This morning, mumbling my way into the day, the words Lost Buddhas percolated in my consciousness. Art Gallery of NSW I thought. A show perhaps about to close, I'd better go. I went. It has only just opened, so was full of earnest lumpy bodies of Sydneysiders seeking - what? Satori? Beautifully staged and lit, if a little self-consciously theatrical. Won't try to say what the images are like. Their straight-backed unworldliness a rebuke to my own lumpy earnest body, their serenity a thousand years away from my desiring, never silent mind. After a while the press of people was irritating, the overheard fragments of conversation a distraction. I went out and across the hall to look at the Otto Dix Krieg that was displayed in the gallery there.
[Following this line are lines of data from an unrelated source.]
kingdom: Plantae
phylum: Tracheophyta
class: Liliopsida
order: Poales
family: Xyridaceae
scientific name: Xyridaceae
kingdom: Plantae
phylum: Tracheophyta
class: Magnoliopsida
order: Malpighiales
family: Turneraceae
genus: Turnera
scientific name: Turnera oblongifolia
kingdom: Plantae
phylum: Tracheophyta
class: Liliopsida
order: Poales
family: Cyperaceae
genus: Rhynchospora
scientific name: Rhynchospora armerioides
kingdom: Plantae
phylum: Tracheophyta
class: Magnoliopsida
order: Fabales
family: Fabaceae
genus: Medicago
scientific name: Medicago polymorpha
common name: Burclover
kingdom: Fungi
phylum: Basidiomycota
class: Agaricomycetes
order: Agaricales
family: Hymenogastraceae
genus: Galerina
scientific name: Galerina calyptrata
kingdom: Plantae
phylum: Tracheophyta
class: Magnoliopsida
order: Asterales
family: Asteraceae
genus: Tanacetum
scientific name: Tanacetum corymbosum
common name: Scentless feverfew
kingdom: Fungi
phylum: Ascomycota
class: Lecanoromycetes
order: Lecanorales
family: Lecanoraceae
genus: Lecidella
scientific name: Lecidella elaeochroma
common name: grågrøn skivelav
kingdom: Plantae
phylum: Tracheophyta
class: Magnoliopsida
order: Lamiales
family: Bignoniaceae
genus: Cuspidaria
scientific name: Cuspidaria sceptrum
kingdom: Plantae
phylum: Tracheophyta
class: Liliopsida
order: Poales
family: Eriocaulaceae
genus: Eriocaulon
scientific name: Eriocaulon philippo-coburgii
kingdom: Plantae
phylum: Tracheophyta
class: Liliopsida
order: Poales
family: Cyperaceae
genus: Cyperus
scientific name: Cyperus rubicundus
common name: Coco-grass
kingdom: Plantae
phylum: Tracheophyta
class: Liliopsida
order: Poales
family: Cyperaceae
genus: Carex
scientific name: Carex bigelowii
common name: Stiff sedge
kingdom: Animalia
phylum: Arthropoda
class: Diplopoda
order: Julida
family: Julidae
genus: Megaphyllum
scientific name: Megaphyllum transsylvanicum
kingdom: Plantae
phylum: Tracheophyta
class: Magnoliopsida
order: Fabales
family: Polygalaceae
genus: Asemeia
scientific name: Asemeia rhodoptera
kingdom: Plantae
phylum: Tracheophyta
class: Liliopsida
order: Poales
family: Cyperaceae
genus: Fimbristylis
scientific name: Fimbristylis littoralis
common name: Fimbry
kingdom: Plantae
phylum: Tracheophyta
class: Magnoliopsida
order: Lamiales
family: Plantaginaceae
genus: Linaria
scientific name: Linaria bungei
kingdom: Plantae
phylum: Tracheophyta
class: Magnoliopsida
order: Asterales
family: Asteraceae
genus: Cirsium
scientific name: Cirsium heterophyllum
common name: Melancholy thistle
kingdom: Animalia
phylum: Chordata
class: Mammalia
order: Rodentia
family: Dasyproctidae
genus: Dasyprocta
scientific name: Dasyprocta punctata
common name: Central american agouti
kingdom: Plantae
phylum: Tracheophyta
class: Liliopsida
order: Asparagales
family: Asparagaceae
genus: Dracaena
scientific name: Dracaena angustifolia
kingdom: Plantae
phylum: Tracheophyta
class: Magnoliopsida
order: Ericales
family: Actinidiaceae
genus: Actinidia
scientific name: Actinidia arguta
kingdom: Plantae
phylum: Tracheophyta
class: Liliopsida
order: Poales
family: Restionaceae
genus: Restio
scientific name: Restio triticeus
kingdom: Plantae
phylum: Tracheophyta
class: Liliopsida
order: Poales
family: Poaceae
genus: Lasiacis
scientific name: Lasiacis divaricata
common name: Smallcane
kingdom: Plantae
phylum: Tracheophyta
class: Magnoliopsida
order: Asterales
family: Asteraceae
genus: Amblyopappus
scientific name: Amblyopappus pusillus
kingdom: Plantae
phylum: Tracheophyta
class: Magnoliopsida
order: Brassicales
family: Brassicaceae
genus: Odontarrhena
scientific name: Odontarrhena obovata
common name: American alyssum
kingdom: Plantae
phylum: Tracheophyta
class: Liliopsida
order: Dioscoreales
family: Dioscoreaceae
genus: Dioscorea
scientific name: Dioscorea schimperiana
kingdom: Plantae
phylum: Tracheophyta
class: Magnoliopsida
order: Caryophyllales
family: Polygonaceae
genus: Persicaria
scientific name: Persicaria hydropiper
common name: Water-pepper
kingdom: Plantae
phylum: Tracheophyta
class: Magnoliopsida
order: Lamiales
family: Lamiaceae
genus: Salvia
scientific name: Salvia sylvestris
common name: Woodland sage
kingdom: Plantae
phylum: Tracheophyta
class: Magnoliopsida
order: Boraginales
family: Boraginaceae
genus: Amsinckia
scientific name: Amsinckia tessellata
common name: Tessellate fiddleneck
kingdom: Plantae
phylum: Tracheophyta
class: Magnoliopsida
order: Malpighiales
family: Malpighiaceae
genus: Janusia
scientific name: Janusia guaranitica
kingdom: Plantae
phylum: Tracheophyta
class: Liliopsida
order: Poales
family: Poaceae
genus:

As I had with the Buddhas, I somehow failed to follow the images in the order they are in the exhibition, coming in and out of sequence in a random fashion, trying just to look, trying not to read the wall texts, to remain uninvolved in the debate they constructed between ugliness and beauty, observation and interpretation. It was clear anyway that the album is made up of things that OD had really seen or remembered seeing. Some I had seen before; some cannot be forgotten, no matter how hard you try: as if it might be better not to look, not to see. Too late:

I was not distressed or alarmed, after all I was in a gallery, I looked, saw and passed on. There was hardly anybody in there. In a dark back room, some footage from the first world krieg, soldiers eating in that speeded up way of old film, amazed to be granted this strange immortality, a small dark man with round glasses and a brief moustache, blasted buildings, old windowed obelisks of ruin in some European city. Then I went back in to see the Buddhas and the Bodhisattvas again. The abhaya mudra, dispelling fear, the varada mudra, munificence: would they have changed, would I?